ASSIGNED TASK:
Only one stretch of the records below is wanted: the lines from the one holding "The VAT amount charged" through the one holding "amount, the VAT". Return it exactly, both ends included.
::: SUPPLIED INFORMATION
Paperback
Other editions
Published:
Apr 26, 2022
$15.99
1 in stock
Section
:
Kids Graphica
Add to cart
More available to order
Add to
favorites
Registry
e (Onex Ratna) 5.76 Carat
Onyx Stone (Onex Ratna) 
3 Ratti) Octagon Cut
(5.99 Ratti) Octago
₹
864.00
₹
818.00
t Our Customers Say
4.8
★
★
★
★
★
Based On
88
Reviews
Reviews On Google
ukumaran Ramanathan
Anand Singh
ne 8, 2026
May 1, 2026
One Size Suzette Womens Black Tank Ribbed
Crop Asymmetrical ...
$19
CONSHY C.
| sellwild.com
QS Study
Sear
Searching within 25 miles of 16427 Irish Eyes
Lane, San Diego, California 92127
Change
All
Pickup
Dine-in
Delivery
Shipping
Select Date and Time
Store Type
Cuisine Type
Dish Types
::::::
::: SUPPLIED INFORMATION
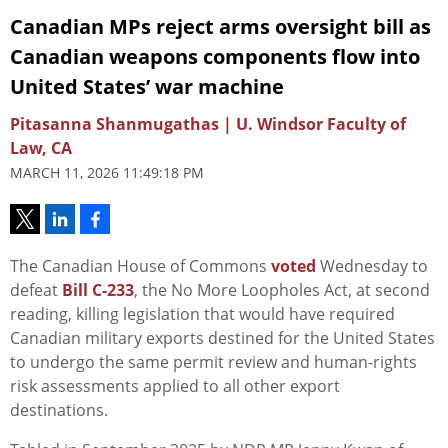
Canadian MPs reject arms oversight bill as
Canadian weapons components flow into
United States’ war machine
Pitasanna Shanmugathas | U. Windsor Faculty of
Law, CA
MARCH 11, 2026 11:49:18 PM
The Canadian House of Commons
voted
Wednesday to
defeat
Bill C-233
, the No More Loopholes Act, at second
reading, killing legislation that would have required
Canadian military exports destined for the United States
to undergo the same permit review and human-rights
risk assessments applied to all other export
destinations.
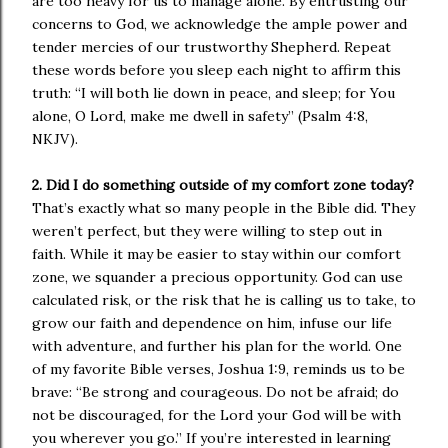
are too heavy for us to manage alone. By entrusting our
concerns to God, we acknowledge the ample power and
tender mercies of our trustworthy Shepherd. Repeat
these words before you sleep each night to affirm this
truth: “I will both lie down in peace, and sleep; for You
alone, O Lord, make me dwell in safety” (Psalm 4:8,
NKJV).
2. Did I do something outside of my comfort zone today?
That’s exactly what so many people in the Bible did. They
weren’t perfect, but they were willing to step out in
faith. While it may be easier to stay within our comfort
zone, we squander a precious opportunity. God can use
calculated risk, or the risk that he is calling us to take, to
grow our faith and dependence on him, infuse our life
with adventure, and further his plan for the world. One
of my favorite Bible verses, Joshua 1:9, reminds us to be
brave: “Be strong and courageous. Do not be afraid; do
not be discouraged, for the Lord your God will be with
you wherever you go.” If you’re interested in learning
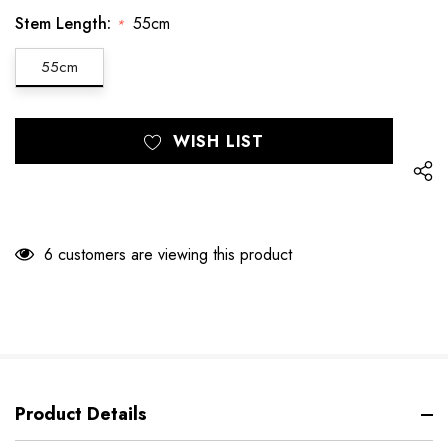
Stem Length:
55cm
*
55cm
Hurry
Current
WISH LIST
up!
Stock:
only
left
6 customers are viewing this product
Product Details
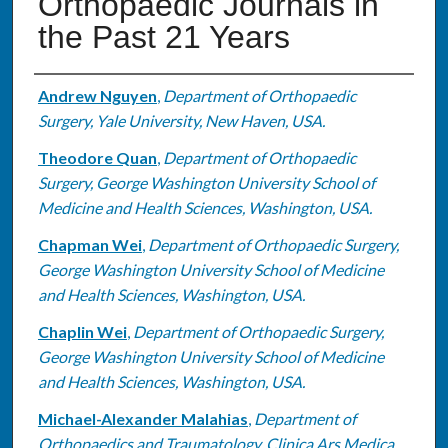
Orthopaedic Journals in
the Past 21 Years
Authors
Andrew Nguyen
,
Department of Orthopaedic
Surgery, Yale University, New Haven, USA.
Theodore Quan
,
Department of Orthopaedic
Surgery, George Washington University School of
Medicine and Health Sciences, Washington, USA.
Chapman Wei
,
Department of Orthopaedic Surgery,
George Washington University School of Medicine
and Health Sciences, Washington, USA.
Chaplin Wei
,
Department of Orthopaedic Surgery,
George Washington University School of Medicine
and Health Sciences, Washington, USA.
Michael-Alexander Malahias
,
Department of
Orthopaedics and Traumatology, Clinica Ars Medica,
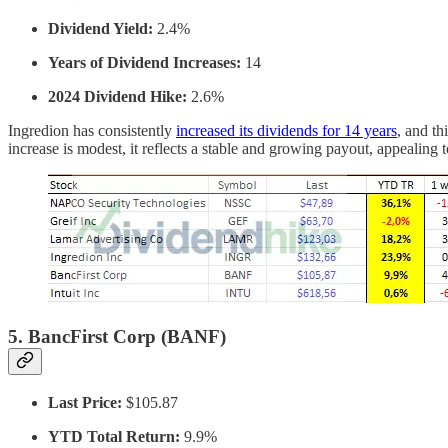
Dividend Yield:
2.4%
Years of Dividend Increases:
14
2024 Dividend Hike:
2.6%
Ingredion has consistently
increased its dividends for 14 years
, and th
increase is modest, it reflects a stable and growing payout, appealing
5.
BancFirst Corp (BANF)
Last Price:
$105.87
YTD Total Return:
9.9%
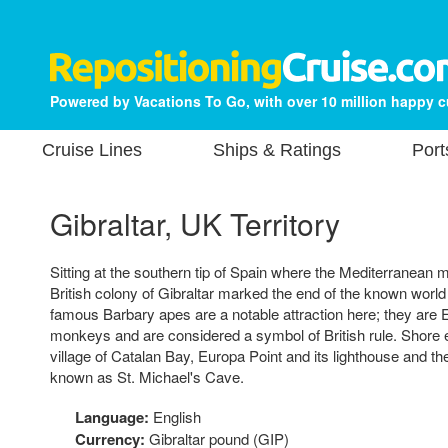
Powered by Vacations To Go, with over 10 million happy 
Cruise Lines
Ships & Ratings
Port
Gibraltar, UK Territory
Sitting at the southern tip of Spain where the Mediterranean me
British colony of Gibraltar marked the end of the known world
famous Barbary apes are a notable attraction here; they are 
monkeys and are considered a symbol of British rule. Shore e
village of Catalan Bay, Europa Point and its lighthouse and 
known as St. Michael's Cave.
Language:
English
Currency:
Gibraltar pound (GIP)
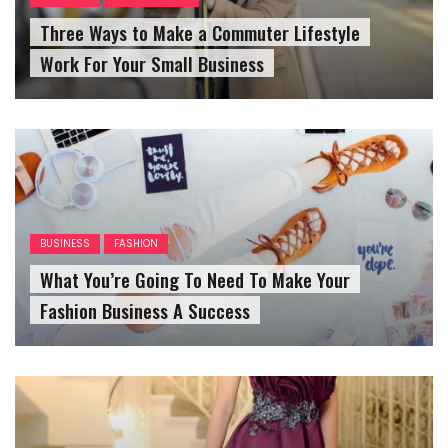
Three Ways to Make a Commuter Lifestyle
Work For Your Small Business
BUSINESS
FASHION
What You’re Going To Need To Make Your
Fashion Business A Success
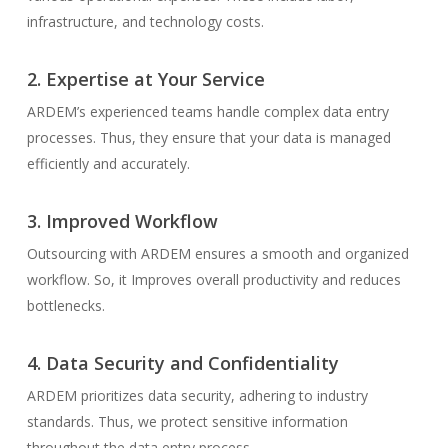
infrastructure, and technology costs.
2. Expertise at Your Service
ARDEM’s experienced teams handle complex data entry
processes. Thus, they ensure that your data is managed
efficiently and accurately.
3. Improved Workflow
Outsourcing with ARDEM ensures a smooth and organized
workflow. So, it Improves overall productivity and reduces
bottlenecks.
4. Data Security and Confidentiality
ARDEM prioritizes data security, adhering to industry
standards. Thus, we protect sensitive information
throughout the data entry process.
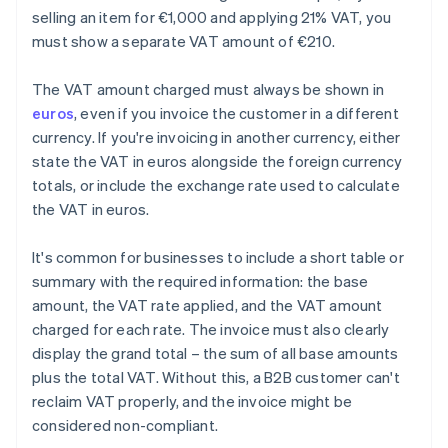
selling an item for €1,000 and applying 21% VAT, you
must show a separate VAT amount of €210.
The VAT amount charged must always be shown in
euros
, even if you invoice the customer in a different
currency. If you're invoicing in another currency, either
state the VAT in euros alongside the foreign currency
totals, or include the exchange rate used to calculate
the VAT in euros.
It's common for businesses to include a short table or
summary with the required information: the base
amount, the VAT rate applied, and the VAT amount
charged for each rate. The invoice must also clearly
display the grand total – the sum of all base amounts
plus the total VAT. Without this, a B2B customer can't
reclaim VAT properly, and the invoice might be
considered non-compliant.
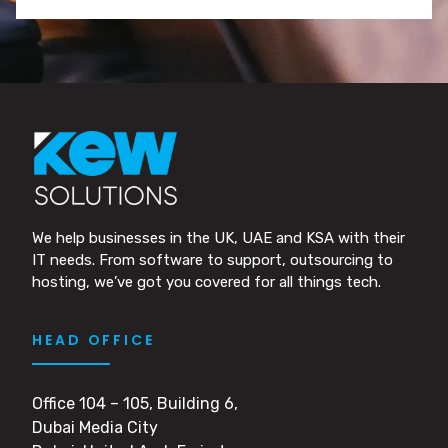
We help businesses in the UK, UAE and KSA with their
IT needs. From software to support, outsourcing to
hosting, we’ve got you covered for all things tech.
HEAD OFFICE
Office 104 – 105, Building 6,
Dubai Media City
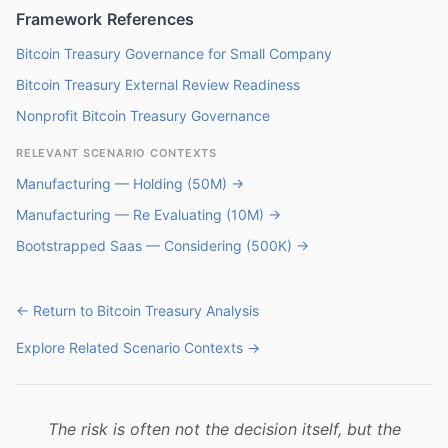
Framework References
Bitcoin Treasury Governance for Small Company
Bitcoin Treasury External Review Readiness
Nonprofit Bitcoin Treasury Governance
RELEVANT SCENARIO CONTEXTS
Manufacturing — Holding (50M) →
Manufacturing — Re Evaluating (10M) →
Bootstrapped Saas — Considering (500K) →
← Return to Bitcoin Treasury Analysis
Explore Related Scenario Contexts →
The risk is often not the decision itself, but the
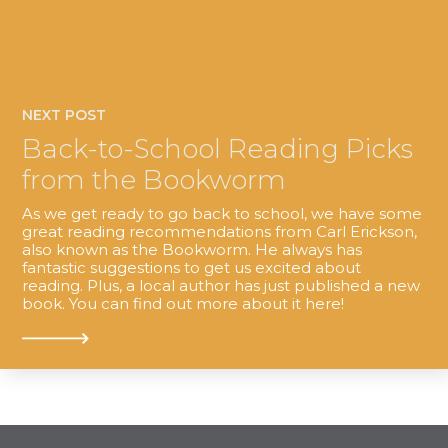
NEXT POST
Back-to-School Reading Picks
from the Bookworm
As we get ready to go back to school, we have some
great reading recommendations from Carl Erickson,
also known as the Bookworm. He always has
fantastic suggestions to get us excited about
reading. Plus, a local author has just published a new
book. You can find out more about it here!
::::::
TASK RESPONSE:
The VAT amount charged must always be shown in
euros
, even if you invoice the customer in a different
currency. If you're invoicing in another currency, either
state the VAT in euros alongside the foreign currency
totals, or include the exchange rate used to calculate
the VAT in euros.
It's common for businesses to include a short table or
summary with the required information: the base
amount, the VAT rate applied, and the VAT amount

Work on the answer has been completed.